━━━━━ EXERCISE DATA ━━━━━

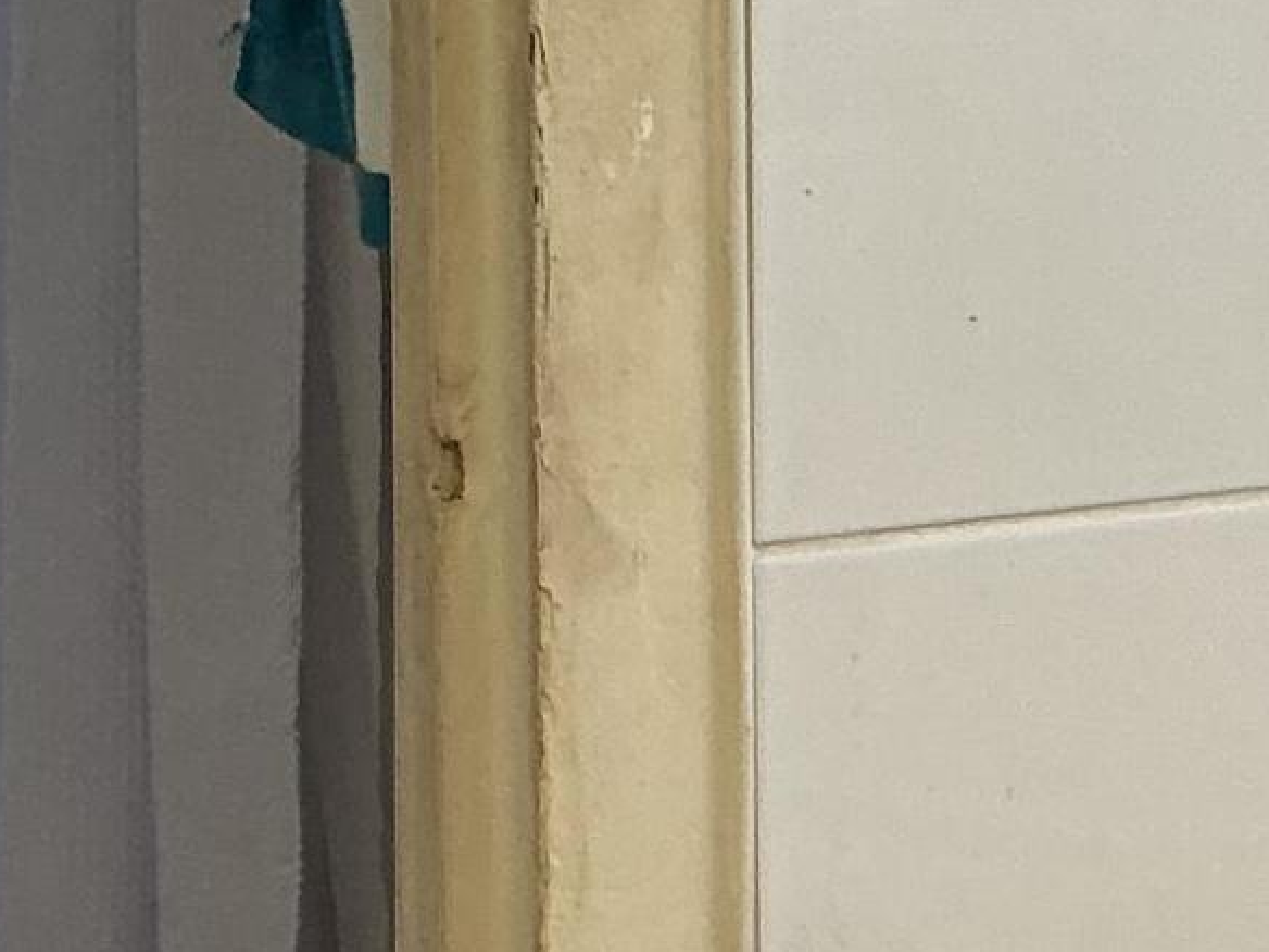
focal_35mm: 143
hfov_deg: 13.5
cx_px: 1432
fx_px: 5242
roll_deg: -1.7
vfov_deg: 10.4
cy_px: 419
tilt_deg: -14.5
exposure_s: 1/60
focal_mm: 3
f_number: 1.8
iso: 64
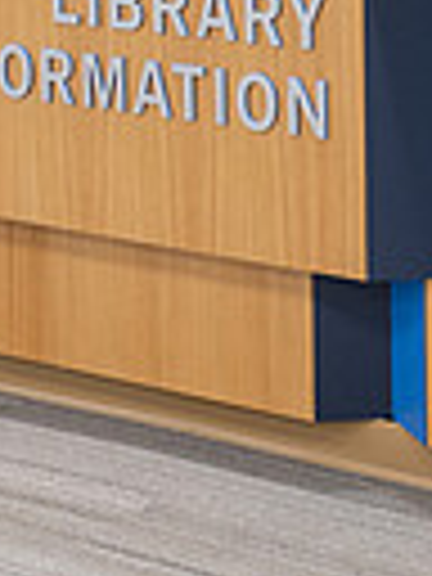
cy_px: -256
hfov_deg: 13.4
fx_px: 1797
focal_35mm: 108
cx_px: 469
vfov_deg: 16.7
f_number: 5
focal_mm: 24
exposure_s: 1/80
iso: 1250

━━━━━

_ACTIVITY_.
What is needed is a word-for-word copy of the lines from the one containing "roll_deg: -1.7" through the final line of the records above, both included, with the pictures left out.

_RESPONSE AREA_.
roll_deg: -1.7
vfov_deg: 10.4
cy_px: 419
tilt_deg: -14.5
exposure_s: 1/60
focal_mm: 3
f_number: 1.8
iso: 64
cy_px: -256
hfov_deg: 13.4
fx_px: 1797
focal_35mm: 108
cx_px: 469
vfov_deg: 16.7
f_number: 5
focal_mm: 24
exposure_s: 1/80
iso: 1250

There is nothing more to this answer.